» **Extrait à lire**
Des édits de Louis XIV à la loi Sueur

Les pre­mières grandes régu­la­tions col­lec­tives de la mort à l’échelle natio­nale remontent à Louis XIV, qui ins­ti­tua par des édits entre 1690 et 1694 des offices de juré-crieur « d’enterrement » dans chaque ville du royaume. Ils furent ache­tés par des hôpi­taux, notam­ment les hôtels-Dieu qui se médi­ca­li­saient, amor­çant un recul de la main­mise reli­gieuse. Ces éta­blis­se­ments déte­naient alors le mono­pole des pompes funèbres dans les villes. Au XVIII e siècle, l’inégalité devant la mort était spa­tia­li­sée : cha­pelles ou cœurs des cime­tières pour les per­sonnes for­tu­nées, fosses com­munes en péri­phé­rie pour les autres.

En paral­lèle, un tour­nant laïque fut négo­cié à la fin du XIX e siècle, notam­ment par les lois de 1881 et 1884 inter­di­sant la créa­tion ou l’agrandissement de cime­tières confes­sion­nels. Les cime­tières devinrent reli­gieu­se­ment neutres, et le sont encore aujourd’hui. Sous pres­sion des répu­bli­cains et sur­tout des libres-­pen­seurs, la loi du 15 novembre 1887 sur la liber­té des funé­railles per­mit à tout majeur ou éman­ci­pé de « tes­ter » – de la même éty­mo­lo­gie que « tes­ta­ment » –, c’est-à-dire choi­sir, libre­ment, le carac­tère civil ou reli­gieux de ses funé­railles et le mode de sépul­ture, recon­nais­sant par là même le droit à la cré­ma­tion. En 1904, les inhu­ma­tions furent laï­ci­sées, et la loi confia le mono­pole du ser­vice exté­rieur des pompes funèbres aux com­munes. Mais, si cette laï­ci­sa­tion don­nait un degré de liber­té aux proches du défunt, elle n’aboutit pas à une réelle socia­li­sa­tion des obsèques.

Entrées de données enregistrées:
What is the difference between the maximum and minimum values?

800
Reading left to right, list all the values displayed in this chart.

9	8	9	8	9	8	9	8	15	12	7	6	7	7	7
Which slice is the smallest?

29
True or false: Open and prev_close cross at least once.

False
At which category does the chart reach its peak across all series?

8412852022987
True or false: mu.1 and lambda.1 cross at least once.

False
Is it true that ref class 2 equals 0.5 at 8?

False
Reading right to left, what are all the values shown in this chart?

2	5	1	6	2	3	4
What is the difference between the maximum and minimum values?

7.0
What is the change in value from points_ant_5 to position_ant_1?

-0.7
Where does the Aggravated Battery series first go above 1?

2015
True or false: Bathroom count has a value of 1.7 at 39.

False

» **Questions à traiter**
**a.** Répondez aux questions suivantes d'après l'extrait :
(i) Entre quelles années Louis XIV a-t-il institué par des édits les offices de juré-crieur ?
(ii) Qu'interdisaient les lois de 1881 et 1884 ?
(iii) En 1904, à qui la loi a-t-elle confié le monopole du service extérieur des pompes funèbres ?
**b.** Recopiez le passage de l'extrait allant de « Des édits de » jusqu'à « pour les autres. » inclus, en remplaçant « édits » par « ordonnances ».
Les enregistrements sont un matériau distinct de l'extrait.

» **Solutions proposées**
**a.**
(i) Entre 1690 et 1694.
(ii) La création ou l'agrandissement de cimetières confessionnels.
(iii) Aux communes.

**b.**
Des ordonnances de Louis XIV à la loi Sueur

Les pre­mières grandes régu­la­tions col­lec­tives de la mort à l’échelle natio­nale remontent à Louis XIV, qui ins­ti­tua par des ordonnances entre 1690 et 1694 des offices de juré-crieur « d’enterrement » dans chaque ville du royaume. Ils furent ache­tés par des hôpi­taux, notam­ment les hôtels-Dieu qui se médi­ca­li­saient, amor­çant un recul de la main­mise reli­gieuse. Ces éta­blis­se­ments déte­naient alors le mono­pole des pompes funèbres dans les villes. Au XVIII e siècle, l’inégalité devant la mort était spa­tia­li­sée : cha­pelles ou cœurs des cime­tières pour les per­sonnes for­tu­nées, fosses com­munes en péri­phé­rie pour les autres.